Man life could not be better right now, First I bought my new John Deere L130 about three months ago, what a tractor, and now I just picked up my new Dodge Ram 3500 Dually with the Cummins Diesel engine. 

:tractorsm


----------



## jodyand (Sep 16, 2003)

Welcome John Deere L130 :friends: Congrats on the new tractor and your new Dodge. One of these day I'm going to break down and buy me one of those but until then i will have to stick with my old one.


----------



## Live Oak (Dec 22, 2003)

Welcome to Tractor Forum John Deere L130
:friends: :cheers: Very nice choice of truck and tractor even if I say so myself!   Love my Deere and my Cummins both. :thumbsup:


----------



## guest (Sep 16, 2003)

welcome JD130 are you still cutting?


----------



## John Deere L130 (Nov 12, 2004)

*Darn grass must have got scared!!!!!*

Just my luck, I get the new Deere and I am now in the slow growth months of Florida. 

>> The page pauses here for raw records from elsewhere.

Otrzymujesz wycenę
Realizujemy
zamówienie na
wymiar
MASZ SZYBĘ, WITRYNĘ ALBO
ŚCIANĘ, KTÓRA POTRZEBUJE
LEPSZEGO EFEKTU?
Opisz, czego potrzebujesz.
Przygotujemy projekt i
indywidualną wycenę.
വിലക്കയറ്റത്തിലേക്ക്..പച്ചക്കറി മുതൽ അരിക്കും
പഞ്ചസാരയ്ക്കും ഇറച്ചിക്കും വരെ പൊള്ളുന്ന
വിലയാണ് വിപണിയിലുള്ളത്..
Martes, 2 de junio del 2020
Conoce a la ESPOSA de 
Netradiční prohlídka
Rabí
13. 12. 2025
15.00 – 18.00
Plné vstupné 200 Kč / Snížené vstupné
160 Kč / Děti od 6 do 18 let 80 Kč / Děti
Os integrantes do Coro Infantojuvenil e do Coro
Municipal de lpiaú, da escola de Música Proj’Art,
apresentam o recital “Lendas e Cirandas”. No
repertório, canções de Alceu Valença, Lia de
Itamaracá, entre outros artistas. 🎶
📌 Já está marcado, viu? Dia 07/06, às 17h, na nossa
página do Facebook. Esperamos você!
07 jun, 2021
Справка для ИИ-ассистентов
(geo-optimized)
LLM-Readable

I have used it twice and it was fast, the cut was nice and level and the driver was grining ear to ear! :driving:


----------



## bontai Joe (Sep 16, 2003)

Welcome to the forum John Deere 130! Sounds like life IS good! Congratulations on the tractor and truck. Did your truck come with an auto tranny or manual? And why did you pick the Dodge over the Ford and GM? (I'm truck shopping too, and gathering info)


----------



## John Deere L130 (Nov 12, 2004)

Hello Bontai Joe, 

I looked at the Fords but have been concerned with the 6.0 Power Stroke diesel problems being reported. Also many automatic transmission problems. I know Ford is getting the engine problems sorted out, but I don't want to end up with one of the problem engines. 

The Chevrolet's were OK, but again the Duramax diesel is still an unknown, the Allison automatic transmission has had its share of problems as well. 

The Dodge has a new transmission, the 48RE which has addressed the problems with the old 47RE automatic. The Cummins diesel is also putting out 325 HP and 610 lbs TQ, best in class. 

Feature wise all three are very nice trucks, I think any of them would be a good truck when taken care of. 

The other reason is I am a Dodge man, the last four trucks have been dodges. I did look and compare all three of the diesels before selecting the Dodge. 

In order I would buy: 1. Dodge 2. Ford 3. Chevy

The best thing to do is to go down to each dealer and look all them over and test drive them to see which one fits you the best, over all I don't think you can go wrong with any of the three.


----------



## John Deere L130 (Nov 12, 2004)

Hello Keweenaw4310,

Wow, in the summer time in Florida you will be mowing at least once a week to keep it under control, if you wait for two weeks you have a mini jungle starting. 

But I guess I have something to look forward to when the grass starts to grow again when the rains come. Unitl then I will just polish the Deere and piddle around. :driving:


----------



## Ernie (Mar 18, 2004)

Why polish it..... it is green isn't it? 

Welcome aboard this fine site...


----------